» Problem requirements
Could you return, exactly as written, every line from the one containing "Table 9. Ripple" through the last line of the entries below, leaving out the pictures?

» Material for this task
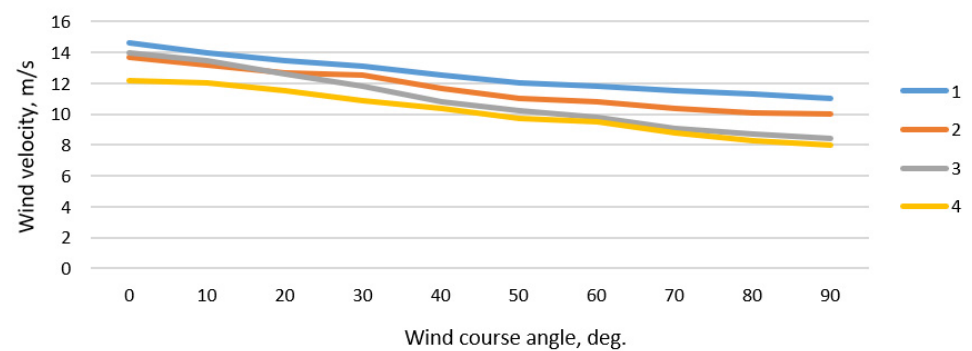
Figure 15. Limitations of wind velocity depending on wind course angle during ships departure from Klaipeda port, where: 1—LNG standard tanker; 2—SUEZMAX loaded tanker; 3—G class container vessel; 4—SUEZMAX tanker in ballast.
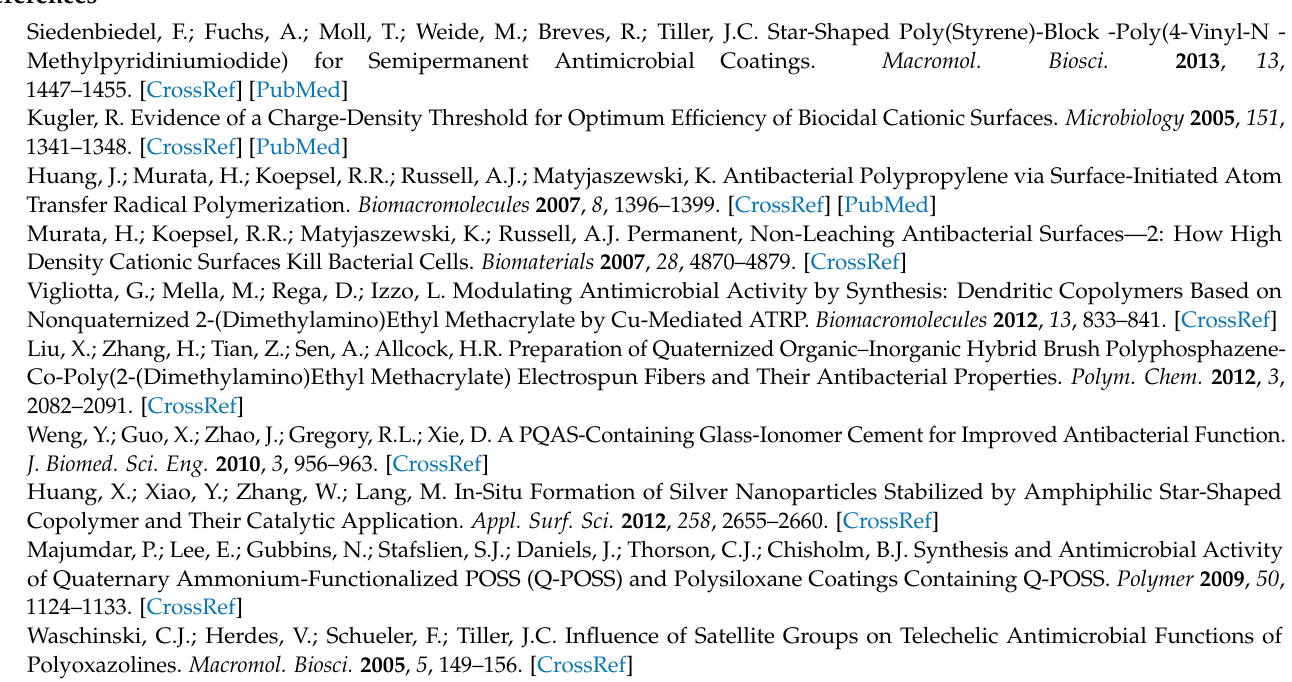
Figure S1. The AFM phase images of P(DMAEMA-co-OEGMA-OH) star layers after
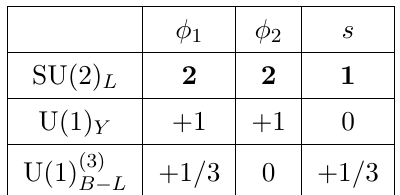
Table 1. Scalar (cid:12)elds and their charges under the Standard Model gauge group and the U(1) (3) gauge symmetry. In our notation, the U(1) (3) for the third family leptons is (cid:0) 1. The (cid:12)rst two families of fermions have zero U(1) (3)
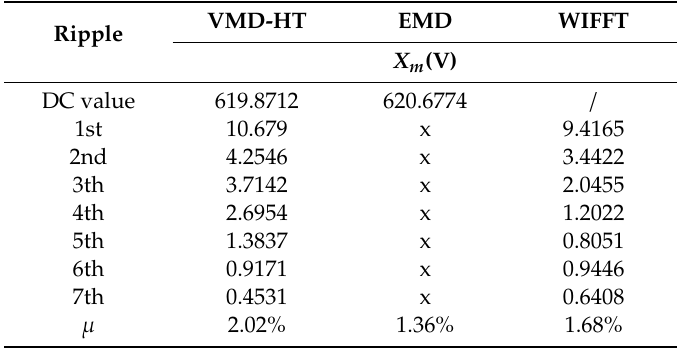
Table 9. Ripple components comparison among three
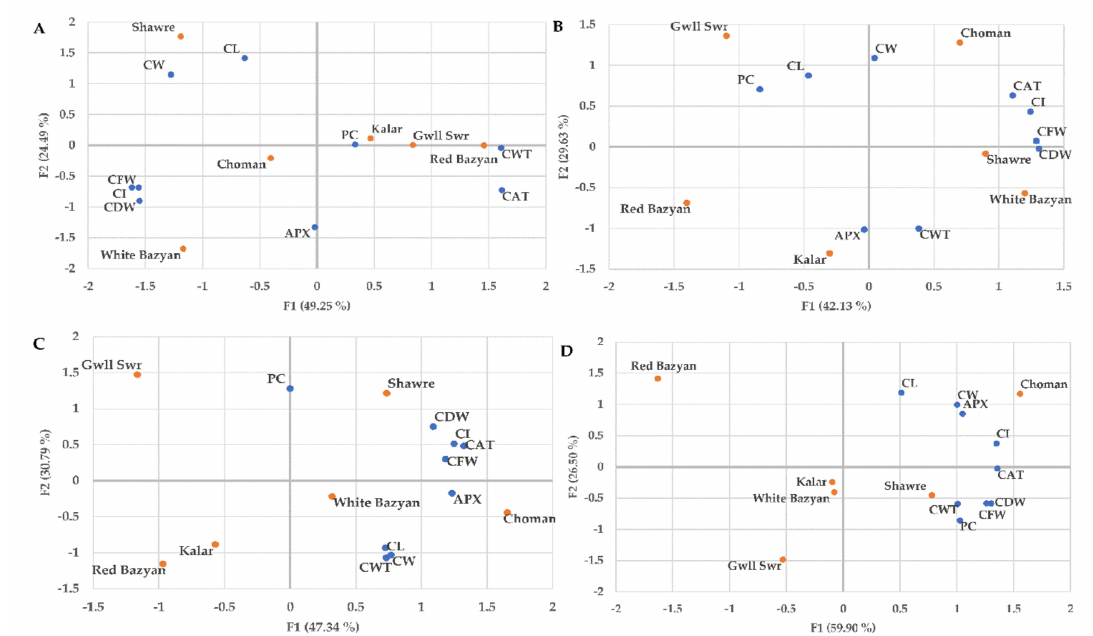
Figure 5. Principal component analysis (PCA) plot showing the distribution and relationship between rice genotypes and studied traits. ( A ). normal condition, ( B ). T0.50 stress, ( C ). T1.00 stress, and ( D ). T1.50 stress.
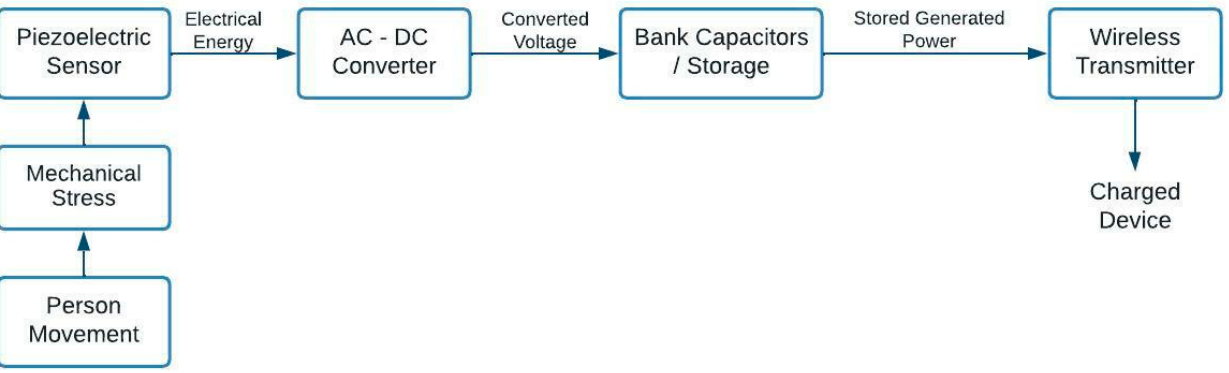
Figure 8. Hardware Components Communication Flowchart.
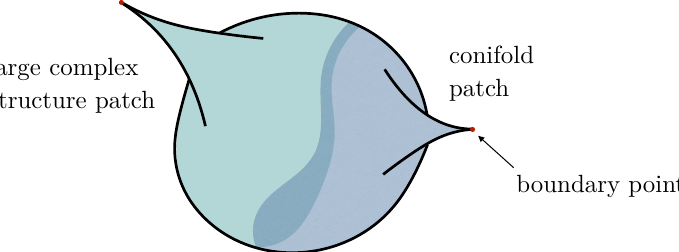
Figure 1: Schematic depiction of a complex one-dimensional moduli space. Two overlapping patches are indicated in light green and light blue. These can, for example, contain the large complex structure point and the conifold point of a Y 3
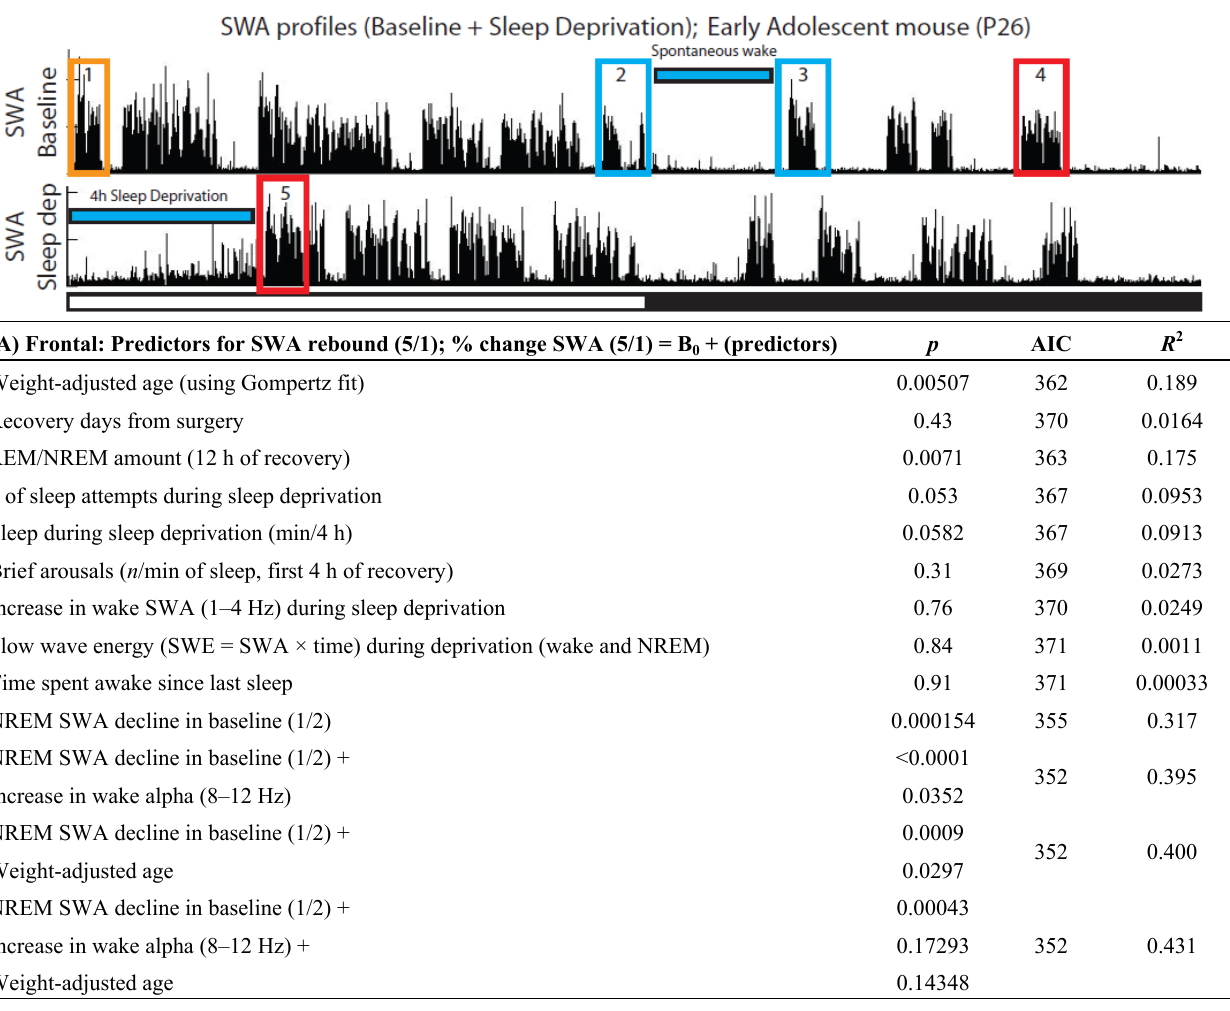
Table 2. Multiple predictor linear regression for the SWA rebound after sleep deprivation ( A , D ), the SWA changes from immediately before to after sleep deprivation ( B , E ), and the SWA changes during spontaneous periods of wake ( C , F ). A – C , frontal cortex; D – F , parietal cortex. The appropriateness of models to explain the variability in SWA changes was assessed using the Akaike’s information criteria (AIC). For models including multiple predictors, p -values indicate the probability that the corresponding parameter has predictive value when all other parameters are included. AIC and R 2 are given for each model; R 2 indicates the portion of variance explained by the model and will increase when additional variables are added to a model. AIC is a measure of the relative goodness of fit for a model. More adequately fitting models have lower AIC, but adding poor predictors will increase AIC (indicating a less appropriate model) even if the R 2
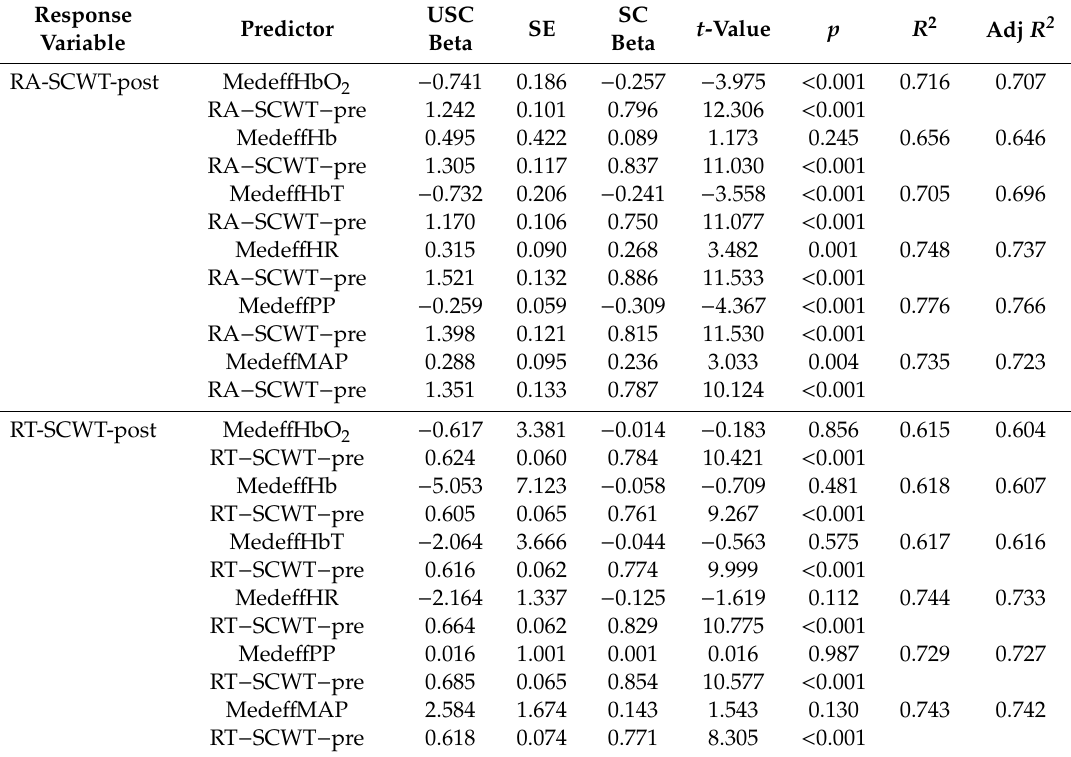
Table 3. Separate linear regressions of meditation e ff ects with hemodynamic measures obtained by fNIRS ( n = 20), physiological measures ( n = 10), and pre-meditation Stroop behavioral measures on the Stroop behavioral measures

» Response to this task
Table 9. Ripple components comparison among three
Figure 5. Principal component analysis (PCA) plot showing the distribution and relationship between rice genotypes and studied traits. ( A ). normal condition, ( B ). T0.50 stress, ( C ). T1.00 stress, and ( D ). T1.50 stress.
Figure 8. Hardware Components Communication Flowchart.
Figure 1: Schematic depiction of a complex one-dimensional moduli space. Two overlapping patches are indicated in light green and light blue. These can, for example, contain the large complex structure point and the conifold point of a Y 3
Table 2. Multiple predictor linear regression for the SWA rebound after sleep deprivation ( A , D ), the SWA changes from immediately before to after sleep deprivation ( B , E ), and the SWA changes during spontaneous periods of wake ( C , F ). A – C , frontal cortex; D – F , parietal cortex. The appropriateness of models to explain the variability in SWA changes was assessed using the Akaike’s information criteria (AIC). For models including multiple predictors, p -values indicate the probability that the corresponding parameter has predictive value when all other parameters are included. AIC and R 2 are given for each model; R 2 indicates the portion of variance explained by the model and will increase when additional variables are added to a model. AIC is a measure of the relative goodness of fit for a model. More adequately fitting models have lower AIC, but adding poor predictors will increase AIC (indicating a less appropriate model) even if the R 2
Table 3. Separate linear regressions of meditation e ff ects with hemodynamic measures obtained by fNIRS ( n = 20), physiological measures ( n = 10), and pre-meditation Stroop behavioral measures on the Stroop behavioral measures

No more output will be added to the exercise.